5 Reasons Marketing and Recruiting Should Tie the Knot
If Marketing and Recruiting got married, it would transform them from two individuals -- Recruiting and Marketing -- into one family, also known as the Growth Department. Think about it; what if they worked together as a single unit; as a team? Here's what would happen:
1. Matched Messaging: What if Marketing and Recruiting said the same thing? What if their approach was aligned, educating, helping, advising, and counseling all the way through the life cycle? The Recruiting presentation would match the messaging on the website. The Recruiters would be providing educational content and nurturing their candidates, helping passive candidates feel excited and confident about joining your company.
2. Return-on-Investment: What if they pooled their money? They could accomplish so much more. They would eliminate the unproductive things they did like traditional advertising, trade shows, and costly golf outings, and instead focus on the highest return activities like websites, email campaigns, lead nurturing, content creation, and social media management. They might even get on a budget and take their talent attraction to elite levels using a team like PeopleOps to galvanize their efforts.

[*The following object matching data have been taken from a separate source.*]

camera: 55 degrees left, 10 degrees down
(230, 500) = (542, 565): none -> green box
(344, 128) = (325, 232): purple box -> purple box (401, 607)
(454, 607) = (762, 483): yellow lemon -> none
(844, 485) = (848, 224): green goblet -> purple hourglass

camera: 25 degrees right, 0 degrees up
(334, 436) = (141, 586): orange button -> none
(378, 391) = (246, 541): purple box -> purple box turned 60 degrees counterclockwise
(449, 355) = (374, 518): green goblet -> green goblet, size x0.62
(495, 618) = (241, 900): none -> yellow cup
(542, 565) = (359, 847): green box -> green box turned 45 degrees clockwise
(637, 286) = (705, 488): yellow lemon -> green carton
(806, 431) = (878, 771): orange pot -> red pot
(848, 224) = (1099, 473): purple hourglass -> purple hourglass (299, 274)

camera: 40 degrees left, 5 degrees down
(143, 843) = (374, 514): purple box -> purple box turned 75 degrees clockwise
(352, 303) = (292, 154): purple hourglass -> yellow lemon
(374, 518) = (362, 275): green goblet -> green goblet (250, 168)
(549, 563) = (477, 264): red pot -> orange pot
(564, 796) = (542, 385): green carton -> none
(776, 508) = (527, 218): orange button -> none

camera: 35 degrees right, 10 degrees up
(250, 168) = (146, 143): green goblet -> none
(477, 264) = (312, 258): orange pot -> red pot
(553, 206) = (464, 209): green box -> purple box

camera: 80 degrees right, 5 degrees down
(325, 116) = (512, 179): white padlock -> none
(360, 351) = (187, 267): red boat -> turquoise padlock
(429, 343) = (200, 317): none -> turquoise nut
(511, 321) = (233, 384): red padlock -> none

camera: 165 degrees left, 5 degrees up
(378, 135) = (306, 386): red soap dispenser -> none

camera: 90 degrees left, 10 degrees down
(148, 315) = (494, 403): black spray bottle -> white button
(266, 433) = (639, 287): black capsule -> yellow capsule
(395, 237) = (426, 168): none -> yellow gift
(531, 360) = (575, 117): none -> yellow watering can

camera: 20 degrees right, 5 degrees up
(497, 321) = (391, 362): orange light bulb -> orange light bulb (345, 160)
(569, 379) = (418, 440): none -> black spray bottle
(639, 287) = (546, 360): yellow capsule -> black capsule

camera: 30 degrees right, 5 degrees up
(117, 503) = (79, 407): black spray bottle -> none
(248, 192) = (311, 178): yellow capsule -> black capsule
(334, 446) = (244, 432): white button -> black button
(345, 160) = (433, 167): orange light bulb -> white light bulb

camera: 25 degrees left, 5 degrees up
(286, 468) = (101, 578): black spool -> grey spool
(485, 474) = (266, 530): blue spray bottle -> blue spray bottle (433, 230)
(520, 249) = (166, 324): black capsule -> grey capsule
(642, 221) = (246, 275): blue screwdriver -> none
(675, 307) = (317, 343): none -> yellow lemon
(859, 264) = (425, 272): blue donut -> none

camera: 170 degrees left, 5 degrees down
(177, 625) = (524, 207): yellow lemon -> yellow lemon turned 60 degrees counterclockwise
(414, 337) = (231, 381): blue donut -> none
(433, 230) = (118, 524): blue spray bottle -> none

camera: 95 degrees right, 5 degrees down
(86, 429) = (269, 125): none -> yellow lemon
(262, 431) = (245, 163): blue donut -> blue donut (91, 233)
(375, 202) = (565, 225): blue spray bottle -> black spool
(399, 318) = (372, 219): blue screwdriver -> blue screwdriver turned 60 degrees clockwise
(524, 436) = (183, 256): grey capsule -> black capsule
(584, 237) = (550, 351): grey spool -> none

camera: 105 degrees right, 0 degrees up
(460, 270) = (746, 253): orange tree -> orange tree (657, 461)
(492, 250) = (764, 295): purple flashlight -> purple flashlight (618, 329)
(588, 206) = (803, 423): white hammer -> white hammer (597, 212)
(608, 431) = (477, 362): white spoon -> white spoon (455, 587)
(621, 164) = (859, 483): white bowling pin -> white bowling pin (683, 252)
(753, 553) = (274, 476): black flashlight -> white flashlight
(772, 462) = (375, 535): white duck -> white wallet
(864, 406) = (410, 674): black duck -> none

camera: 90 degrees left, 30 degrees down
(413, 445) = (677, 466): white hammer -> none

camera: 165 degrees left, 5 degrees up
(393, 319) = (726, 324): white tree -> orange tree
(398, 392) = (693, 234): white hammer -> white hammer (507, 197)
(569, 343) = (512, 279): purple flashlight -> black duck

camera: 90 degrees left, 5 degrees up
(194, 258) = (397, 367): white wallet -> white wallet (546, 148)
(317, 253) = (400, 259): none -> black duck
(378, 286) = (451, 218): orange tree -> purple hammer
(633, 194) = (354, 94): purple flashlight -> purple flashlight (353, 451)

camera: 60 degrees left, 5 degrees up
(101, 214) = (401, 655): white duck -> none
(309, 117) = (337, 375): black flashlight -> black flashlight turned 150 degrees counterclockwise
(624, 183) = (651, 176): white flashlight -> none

3. Integration: What if they lived together, working on challenges and focusing on the single task: getting results? They would understand each other so much better and be a tightly knit, integrated team. Just think about the potential.
4. Content Collaboration: If they tied the knot, they could do things together like create educational videos that highlighted the hiring manager's so when they finally met their candidates, the candidates already felt like they knew them, liked them, and trusted them. What a warm, friendly feeling that would leave with potential new hires.
5. Aligned Goals: Most importantly, if they were committed to each other, their goals would be aligned. Their hopes and dreams would now be one. Their Growth department would grow into the Growth Machine their parents hoped and dreamed of when they started their own families.
While this marriage analogy is cute and I hope it got you to chuckle, this is becoming the new model in businesses of all sizes. The Growth Department is an aligned model where recruiting and marketing are a single team working together to drive one single measure: growth. Are your marketing and recruiting teams happily married? What benefits have you experienced from having successfully aligned marketing and recruiting departments?